A great deal of information must be collected and analyzed before a tree can be designated as an Indian Marker Tree. Following is a brief list of some of identifying features we consider:

  • The age of the tree must be over 144 years old.
  • The size may vary greatly according to individual site conditions. Trees on rocky sites with shallow soil may be smaller in diameter versus those with good soil conditions. The smallest tree thought to be old enough in Texas is 20 inches in diameter. Trees do not have to be large to be old. However, trees with fewer than 20 inches in diameter are suspect and will require additional scrutiny.
  • The tree may have some characteristics associated with the common shapes of trees previously recognized in the state or around the country.
  • The species should be able to survive 144 years in a given area.

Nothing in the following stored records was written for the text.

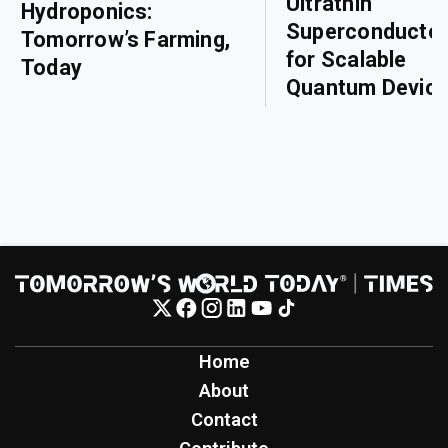
Ultrathin
Hydroponics:
Superconducto
Tomorrow’s Farming,
for Scalable
Today
Quantum Devic
Home
About
Contact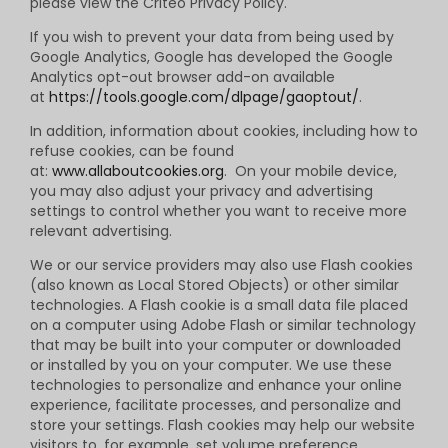
please view the Criteo Privacy Policy.
If you wish to prevent your data from being used by
Google Analytics, Google has developed the Google
Analytics opt-out browser add-on available
at
https://tools.google.com/dlpage/gaoptout/
.
In addition, information about cookies, including how to
refuse cookies, can be found
at:
www.allaboutcookies.org
. On your mobile device,
you may also adjust your privacy and advertising
settings to control whether you want to receive more
relevant advertising.
We or our service providers may also use Flash cookies
(also known as Local Stored Objects) or other similar
technologies. A Flash cookie is a small data file placed
on a computer using Adobe Flash or similar technology
that may be built into your computer or downloaded
or installed by you on your computer. We use these
technologies to personalize and enhance your online
experience, facilitate processes, and personalize and
store your settings. Flash cookies may help our website
visitors to, for example, set volume preference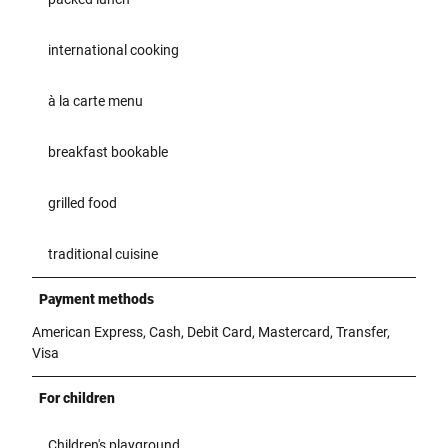
international cooking
à la carte menu
breakfast bookable
grilled food
traditional cuisine
Payment methods
American Express, Cash, Debit Card, Mastercard, Transfer,
Visa
For children
Children's playground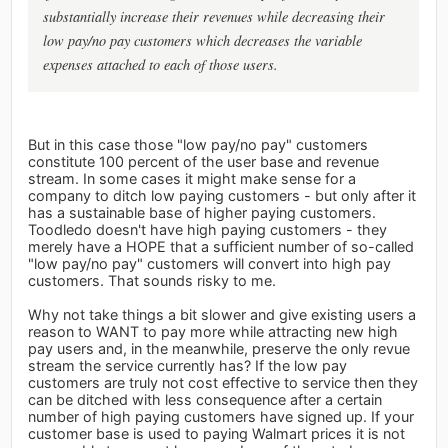
substantially increase their revenues while decreasing their
low pay/no pay customers which decreases the variable
expenses attached to each of those users.
But in this case those "low pay/no pay" customers
constitute 100 percent of the user base and revenue
stream. In some cases it might make sense for a
company to ditch low paying customers - but only after it
has a sustainable base of higher paying customers.
Toodledo doesn't have high paying customers - they
merely have a HOPE that a sufficient number of so-called
"low pay/no pay" customers will convert into high pay
customers. That sounds risky to me.
Why not take things a bit slower and give existing users a
reason to WANT to pay more while attracting new high
pay users and, in the meanwhile, preserve the only revue
stream the service currently has? If the low pay
customers are truly not cost effective to service then they
can be ditched with less consequence after a certain
number of high paying customers have signed up. If your
customer base is used to paying Walmart prices it is not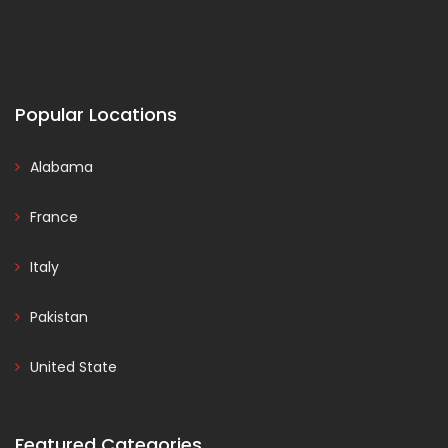
Popular Locations
Alabama
France
Italy
Pakistan
United State
Featured Categories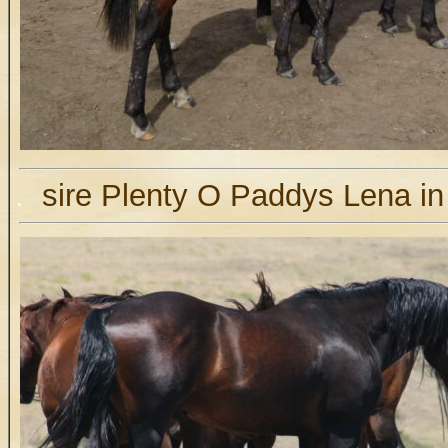
.
sire Plenty O Paddys Lena in 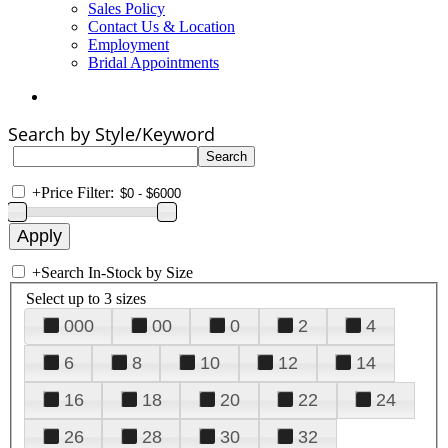
Sales Policy
Contact Us & Location
Employment
Bridal Appointments
Search by Style/Keyword
+
Price Filter:
+
Search In-Stock by Size
Select up to 3 sizes
000
00
0
2
4
6
8
10
12
14
16
18
20
22
24
26
28
30
32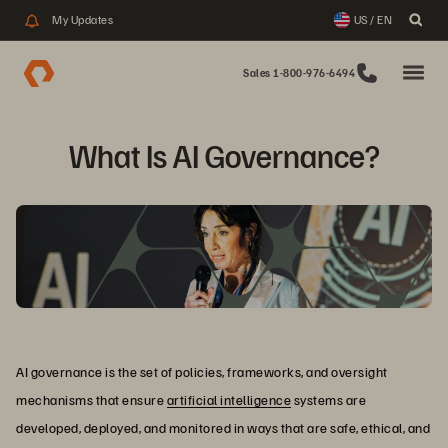
My Updates
US / EN
Sales 1-800-976-6494
What Is AI Governance?
AI governance is the set of policies, frameworks, and oversight
mechanisms that ensure
artificial intelligence
systems are
developed, deployed, and monitored in ways that are safe, ethical, and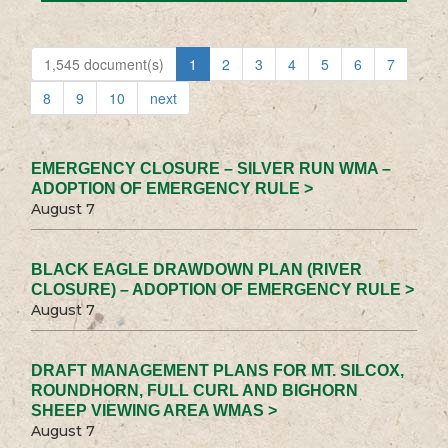
1,545 document(s)
1
2
3
4
5
6
7
8
9
10
next
EMERGENCY CLOSURE – SILVER RUN WMA –
ADOPTION OF EMERGENCY RULE >
August 7
BLACK EAGLE DRAWDOWN PLAN (RIVER
CLOSURE) – ADOPTION OF EMERGENCY RULE >
August 7
DRAFT MANAGEMENT PLANS FOR MT. SILCOX,
ROUNDHORN, FULL CURL AND BIGHORN
SHEEP VIEWING AREA WMAS >
August 7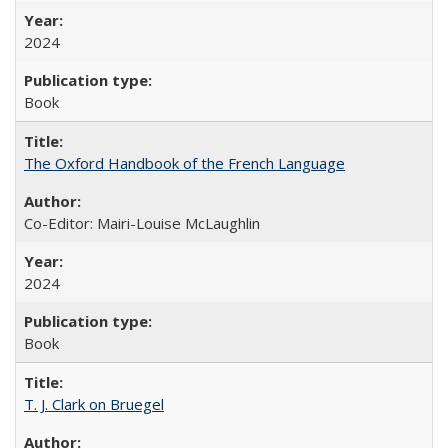
2024
Book
The Oxford Handbook of the French Language
Co-Editor: Mairi-Louise McLaughlin
2024
Book
T. J. Clark on Bruegel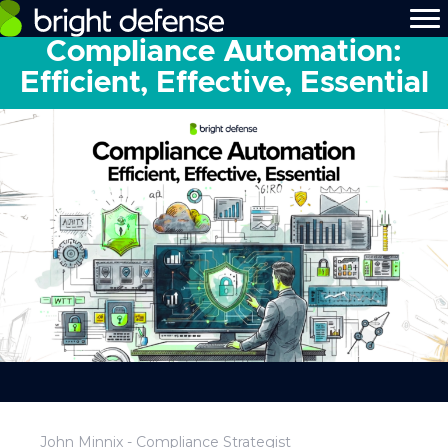
Compliance Automation:
Efficient, Effective, Essential
John Minnix - Compliance Strategist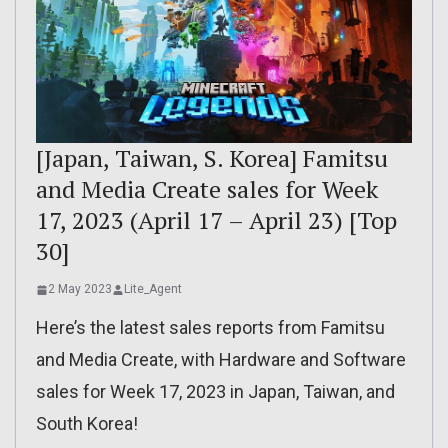
[Japan, Taiwan, S. Korea] Famitsu
and Media Create sales for Week
17, 2023 (April 17 – April 23) [Top
30]
2 May 2023
Lite_Agent
Here’s the latest sales reports from Famitsu
and Media Create, with Hardware and Software
sales for Week 17, 2023 in Japan, Taiwan, and
South Korea!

In Texas, these are often Pecan, Bur Oak, or Post Oak but shorter lived species are not automatically ruled out.
  • Look for scars along the trunk, as trees can sometimes retain scars from being tied down for a period of time.
  • Determine if the tree is pointing to any significant natural features in the area. These can be old trails, a low-water crossing on a creek/river, a natural spring, among others.
  • Determine if there is any recorded history of American Indian presence in the area. The more information that is gathered on a tree or a site, the stronger the case may be for a tree being a true Indian Marker Tree.